> **Extracted text**:

[igt-dev] [PATCH i-g-t v2 1/1] scripts:igt-doc.py: add a parser to document tests inlined

Tue Feb 14 12:23:20 UTC 2023

On Mon, 13 Feb 2023 09:52:17 +0100
Zbigniew Kempczyński <zbigniew.kempczynski at intel.com> wrote:

> On Thu, Feb 09, 2023 at 12:57:12PM +0100, Mauro Carvalho Chehab wrote:
> > From: Mauro Carvalho Chehab <mchehab at kernel.org>
> > 
> > Tests need to be documentation, as otherwise its goal will be
> > lost with time. Keeping documentation out of the sources is also
> > not such a good idea, as they tend to bitrot.
> > 
> > So, add a script to allow keeping the documentation inlined, and
> > add tools to verify if the documentation has gaps.
> > 
> > Signed-off-by: Mauro Carvalho Chehab <mchehab at kernel.org>
> > ---
> >  scripts/igt_doc.py | 487 +++++++++++++++++++++++++++++++++++++++++++++
> >  1 file changed, 487 insertions(+)

> **Dataset content**:
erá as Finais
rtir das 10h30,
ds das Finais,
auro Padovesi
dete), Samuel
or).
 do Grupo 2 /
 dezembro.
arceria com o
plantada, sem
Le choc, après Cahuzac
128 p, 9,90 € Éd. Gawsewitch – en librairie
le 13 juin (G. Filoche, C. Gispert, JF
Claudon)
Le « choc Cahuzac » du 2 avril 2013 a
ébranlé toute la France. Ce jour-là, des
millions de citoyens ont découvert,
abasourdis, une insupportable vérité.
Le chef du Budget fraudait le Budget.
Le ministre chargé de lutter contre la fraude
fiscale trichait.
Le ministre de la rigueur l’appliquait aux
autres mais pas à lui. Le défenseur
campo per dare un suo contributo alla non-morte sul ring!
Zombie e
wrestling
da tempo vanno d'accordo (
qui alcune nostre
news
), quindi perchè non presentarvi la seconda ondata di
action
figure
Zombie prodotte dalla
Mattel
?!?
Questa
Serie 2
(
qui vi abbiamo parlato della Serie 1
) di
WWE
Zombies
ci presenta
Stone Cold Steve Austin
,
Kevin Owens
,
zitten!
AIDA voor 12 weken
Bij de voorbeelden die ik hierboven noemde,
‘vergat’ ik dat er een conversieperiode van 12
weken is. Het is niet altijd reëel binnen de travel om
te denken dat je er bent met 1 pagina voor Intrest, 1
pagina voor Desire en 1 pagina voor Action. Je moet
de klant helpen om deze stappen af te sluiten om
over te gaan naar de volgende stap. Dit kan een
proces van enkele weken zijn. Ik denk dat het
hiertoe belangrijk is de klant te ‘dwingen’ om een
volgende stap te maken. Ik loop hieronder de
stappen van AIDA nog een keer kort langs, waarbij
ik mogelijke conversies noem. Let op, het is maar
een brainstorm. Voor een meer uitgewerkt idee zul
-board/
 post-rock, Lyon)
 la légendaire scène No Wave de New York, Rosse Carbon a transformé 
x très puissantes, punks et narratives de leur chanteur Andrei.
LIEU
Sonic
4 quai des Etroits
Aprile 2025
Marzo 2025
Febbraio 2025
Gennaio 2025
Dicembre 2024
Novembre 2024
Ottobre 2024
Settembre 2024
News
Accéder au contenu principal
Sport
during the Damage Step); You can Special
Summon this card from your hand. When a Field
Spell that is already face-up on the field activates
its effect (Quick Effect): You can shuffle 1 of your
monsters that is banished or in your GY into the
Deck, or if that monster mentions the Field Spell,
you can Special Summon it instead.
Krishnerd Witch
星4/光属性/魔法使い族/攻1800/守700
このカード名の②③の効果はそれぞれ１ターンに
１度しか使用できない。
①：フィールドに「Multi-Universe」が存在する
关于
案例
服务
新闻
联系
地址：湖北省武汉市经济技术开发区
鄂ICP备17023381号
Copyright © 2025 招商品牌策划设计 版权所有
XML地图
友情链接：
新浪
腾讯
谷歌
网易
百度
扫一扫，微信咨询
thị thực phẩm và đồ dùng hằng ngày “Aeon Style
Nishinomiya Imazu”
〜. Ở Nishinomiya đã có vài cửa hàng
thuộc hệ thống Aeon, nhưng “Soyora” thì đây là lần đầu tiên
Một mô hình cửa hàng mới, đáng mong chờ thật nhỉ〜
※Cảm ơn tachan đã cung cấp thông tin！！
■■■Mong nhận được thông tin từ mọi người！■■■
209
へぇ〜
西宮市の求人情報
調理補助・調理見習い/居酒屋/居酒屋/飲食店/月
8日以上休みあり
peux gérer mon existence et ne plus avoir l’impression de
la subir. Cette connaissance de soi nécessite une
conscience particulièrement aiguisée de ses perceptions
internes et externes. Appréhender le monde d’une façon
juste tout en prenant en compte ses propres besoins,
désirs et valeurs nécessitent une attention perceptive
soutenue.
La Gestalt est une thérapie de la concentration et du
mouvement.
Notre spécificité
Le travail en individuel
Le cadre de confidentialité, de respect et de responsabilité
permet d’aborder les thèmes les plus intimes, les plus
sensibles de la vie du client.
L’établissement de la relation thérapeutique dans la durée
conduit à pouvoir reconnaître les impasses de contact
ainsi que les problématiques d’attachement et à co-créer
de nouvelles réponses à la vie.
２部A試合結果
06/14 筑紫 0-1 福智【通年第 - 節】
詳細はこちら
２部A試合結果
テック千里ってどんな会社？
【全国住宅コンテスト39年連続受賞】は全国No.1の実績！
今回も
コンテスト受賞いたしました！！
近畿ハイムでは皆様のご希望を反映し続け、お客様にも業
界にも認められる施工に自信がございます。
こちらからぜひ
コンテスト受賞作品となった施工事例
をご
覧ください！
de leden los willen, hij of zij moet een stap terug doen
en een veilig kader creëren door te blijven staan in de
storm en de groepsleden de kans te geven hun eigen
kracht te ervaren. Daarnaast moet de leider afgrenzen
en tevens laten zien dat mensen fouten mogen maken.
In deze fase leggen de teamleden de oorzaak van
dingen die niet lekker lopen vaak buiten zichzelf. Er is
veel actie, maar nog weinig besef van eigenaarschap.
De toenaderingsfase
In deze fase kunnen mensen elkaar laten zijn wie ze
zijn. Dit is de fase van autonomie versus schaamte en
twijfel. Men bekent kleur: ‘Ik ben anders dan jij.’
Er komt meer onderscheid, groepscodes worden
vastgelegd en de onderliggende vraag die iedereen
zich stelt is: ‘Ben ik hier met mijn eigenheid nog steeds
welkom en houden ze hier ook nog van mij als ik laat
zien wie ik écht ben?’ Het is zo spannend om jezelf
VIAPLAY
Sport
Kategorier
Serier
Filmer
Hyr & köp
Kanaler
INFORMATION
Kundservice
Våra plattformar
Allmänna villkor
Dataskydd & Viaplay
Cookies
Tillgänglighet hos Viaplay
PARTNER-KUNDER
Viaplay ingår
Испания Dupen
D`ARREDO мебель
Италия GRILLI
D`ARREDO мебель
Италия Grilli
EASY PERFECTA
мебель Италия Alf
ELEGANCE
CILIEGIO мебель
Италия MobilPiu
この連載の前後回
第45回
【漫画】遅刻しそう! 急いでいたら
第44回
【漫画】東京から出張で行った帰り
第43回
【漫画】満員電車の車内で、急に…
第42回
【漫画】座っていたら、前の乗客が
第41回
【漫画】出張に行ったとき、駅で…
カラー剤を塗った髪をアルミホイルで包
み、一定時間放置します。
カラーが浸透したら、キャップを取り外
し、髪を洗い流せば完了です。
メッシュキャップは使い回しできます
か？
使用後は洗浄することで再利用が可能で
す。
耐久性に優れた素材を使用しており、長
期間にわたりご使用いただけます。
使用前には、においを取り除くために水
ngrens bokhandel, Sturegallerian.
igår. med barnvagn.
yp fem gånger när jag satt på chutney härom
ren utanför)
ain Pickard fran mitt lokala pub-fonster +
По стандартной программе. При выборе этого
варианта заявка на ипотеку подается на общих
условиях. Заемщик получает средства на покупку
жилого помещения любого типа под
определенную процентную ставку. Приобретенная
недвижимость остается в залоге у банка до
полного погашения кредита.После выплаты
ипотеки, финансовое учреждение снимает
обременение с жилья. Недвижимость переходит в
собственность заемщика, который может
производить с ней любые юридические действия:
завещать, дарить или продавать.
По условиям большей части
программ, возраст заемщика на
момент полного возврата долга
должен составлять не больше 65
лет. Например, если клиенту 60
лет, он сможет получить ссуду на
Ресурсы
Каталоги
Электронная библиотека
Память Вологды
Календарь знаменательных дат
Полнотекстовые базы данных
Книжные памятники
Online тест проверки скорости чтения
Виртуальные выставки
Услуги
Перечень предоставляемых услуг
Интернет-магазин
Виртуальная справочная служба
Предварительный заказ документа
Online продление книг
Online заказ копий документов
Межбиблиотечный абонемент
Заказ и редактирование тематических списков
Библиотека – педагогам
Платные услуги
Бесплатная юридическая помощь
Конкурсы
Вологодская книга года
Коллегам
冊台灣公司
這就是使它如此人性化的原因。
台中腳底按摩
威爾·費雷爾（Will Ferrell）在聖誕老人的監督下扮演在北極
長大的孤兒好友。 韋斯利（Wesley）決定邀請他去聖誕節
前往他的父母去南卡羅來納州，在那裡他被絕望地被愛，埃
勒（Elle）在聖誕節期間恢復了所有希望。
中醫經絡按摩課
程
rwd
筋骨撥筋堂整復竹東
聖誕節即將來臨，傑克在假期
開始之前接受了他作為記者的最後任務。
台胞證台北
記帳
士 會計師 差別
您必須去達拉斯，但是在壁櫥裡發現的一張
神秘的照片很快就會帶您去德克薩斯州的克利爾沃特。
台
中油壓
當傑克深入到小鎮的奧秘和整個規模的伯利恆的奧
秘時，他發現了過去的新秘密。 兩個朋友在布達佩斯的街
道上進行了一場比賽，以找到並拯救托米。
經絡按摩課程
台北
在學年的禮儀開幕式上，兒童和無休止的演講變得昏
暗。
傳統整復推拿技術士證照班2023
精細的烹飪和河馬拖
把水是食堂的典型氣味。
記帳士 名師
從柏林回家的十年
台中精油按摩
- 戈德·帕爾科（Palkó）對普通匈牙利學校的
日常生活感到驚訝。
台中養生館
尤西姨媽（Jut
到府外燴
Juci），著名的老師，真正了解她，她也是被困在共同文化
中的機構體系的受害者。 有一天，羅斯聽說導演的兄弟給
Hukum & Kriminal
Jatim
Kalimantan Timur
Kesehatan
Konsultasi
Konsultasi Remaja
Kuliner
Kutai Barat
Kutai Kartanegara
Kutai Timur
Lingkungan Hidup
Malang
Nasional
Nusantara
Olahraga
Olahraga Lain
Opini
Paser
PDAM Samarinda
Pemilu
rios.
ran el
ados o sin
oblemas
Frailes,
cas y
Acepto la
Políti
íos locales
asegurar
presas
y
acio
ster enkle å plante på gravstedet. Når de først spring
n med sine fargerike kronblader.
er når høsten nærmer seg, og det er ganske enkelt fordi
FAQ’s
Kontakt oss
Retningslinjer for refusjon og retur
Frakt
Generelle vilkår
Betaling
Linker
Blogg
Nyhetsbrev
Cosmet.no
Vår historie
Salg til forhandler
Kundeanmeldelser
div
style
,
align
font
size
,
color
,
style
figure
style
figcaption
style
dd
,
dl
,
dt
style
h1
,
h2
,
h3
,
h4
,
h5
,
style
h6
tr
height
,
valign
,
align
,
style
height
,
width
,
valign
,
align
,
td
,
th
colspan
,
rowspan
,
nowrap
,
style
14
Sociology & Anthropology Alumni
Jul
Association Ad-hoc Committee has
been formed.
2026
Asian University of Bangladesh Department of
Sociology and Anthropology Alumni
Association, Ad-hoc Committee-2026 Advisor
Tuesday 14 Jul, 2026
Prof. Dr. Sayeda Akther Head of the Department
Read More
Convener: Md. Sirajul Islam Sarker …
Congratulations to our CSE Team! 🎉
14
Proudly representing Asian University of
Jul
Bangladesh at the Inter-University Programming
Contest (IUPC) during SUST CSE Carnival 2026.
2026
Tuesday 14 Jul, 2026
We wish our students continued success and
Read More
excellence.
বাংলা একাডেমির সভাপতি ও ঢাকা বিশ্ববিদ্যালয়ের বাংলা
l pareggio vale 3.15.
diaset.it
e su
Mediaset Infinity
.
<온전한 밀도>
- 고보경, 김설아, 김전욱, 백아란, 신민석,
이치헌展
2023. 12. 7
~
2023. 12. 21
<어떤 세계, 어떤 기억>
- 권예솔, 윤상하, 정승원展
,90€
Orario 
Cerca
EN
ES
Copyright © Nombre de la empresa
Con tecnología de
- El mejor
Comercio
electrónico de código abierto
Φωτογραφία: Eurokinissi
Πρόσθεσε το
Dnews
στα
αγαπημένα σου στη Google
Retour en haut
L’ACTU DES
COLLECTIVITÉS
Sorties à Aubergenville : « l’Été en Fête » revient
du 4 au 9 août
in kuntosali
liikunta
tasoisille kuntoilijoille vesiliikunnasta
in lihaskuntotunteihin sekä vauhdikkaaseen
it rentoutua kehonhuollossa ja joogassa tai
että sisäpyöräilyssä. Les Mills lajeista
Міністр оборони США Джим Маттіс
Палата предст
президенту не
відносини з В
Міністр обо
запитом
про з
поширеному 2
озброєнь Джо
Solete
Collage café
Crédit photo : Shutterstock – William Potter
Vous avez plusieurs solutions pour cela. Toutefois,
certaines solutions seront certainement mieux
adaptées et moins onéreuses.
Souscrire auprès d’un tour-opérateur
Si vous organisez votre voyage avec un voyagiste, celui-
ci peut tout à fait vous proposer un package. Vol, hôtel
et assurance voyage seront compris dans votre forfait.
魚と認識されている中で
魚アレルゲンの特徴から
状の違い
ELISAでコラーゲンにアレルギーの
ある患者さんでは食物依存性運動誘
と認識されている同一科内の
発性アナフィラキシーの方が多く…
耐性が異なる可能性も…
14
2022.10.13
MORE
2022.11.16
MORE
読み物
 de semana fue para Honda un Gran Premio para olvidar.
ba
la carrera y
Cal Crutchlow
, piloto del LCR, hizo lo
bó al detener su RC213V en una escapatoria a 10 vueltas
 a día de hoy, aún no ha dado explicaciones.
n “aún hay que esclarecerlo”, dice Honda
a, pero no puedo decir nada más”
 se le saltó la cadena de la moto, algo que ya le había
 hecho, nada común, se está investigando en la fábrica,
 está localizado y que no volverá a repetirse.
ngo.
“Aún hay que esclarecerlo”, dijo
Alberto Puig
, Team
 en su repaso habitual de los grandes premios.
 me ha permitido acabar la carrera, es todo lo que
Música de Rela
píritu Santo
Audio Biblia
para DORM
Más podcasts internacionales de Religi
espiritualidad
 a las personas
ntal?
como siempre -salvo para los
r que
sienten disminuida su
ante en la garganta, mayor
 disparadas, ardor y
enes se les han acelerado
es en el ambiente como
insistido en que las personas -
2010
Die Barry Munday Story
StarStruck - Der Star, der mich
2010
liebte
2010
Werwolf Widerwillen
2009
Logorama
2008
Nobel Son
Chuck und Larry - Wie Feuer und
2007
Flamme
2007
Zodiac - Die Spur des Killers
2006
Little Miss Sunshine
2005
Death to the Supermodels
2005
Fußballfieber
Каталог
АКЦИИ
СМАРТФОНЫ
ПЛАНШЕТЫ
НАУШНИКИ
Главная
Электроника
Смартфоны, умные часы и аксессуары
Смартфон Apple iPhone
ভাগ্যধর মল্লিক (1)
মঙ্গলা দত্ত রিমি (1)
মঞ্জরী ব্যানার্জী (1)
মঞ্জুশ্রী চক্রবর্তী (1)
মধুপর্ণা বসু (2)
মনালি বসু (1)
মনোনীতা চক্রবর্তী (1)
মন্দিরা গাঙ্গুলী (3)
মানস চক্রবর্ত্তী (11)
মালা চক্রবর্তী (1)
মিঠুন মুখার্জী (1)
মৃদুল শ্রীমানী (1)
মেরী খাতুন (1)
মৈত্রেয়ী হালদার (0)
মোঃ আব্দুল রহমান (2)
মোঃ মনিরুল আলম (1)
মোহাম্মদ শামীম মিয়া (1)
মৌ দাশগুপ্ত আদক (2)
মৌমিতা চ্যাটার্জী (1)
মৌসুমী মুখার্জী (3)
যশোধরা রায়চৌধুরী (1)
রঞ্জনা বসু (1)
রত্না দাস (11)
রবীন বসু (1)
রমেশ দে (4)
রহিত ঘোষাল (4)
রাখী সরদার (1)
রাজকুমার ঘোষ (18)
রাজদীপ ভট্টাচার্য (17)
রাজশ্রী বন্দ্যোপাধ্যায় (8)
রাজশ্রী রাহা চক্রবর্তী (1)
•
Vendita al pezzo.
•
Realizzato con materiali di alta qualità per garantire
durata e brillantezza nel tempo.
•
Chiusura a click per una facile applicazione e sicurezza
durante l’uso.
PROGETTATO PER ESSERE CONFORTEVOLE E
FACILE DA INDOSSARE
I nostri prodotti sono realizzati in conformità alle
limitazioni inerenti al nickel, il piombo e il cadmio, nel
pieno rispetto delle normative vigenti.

> **Work instruction**:
Answer these questions about the patch message, using only what it states:
1. On what date did Mauro Carvalho Chehab send the patch?
2. What does the patch description say tends to happen to documentation kept out of the sources?
3. How many insertions does the patch make?

> **Answer for the task**:
1. Thursday, February 9, 2023.
2. It tends to bitrot.
3. 487.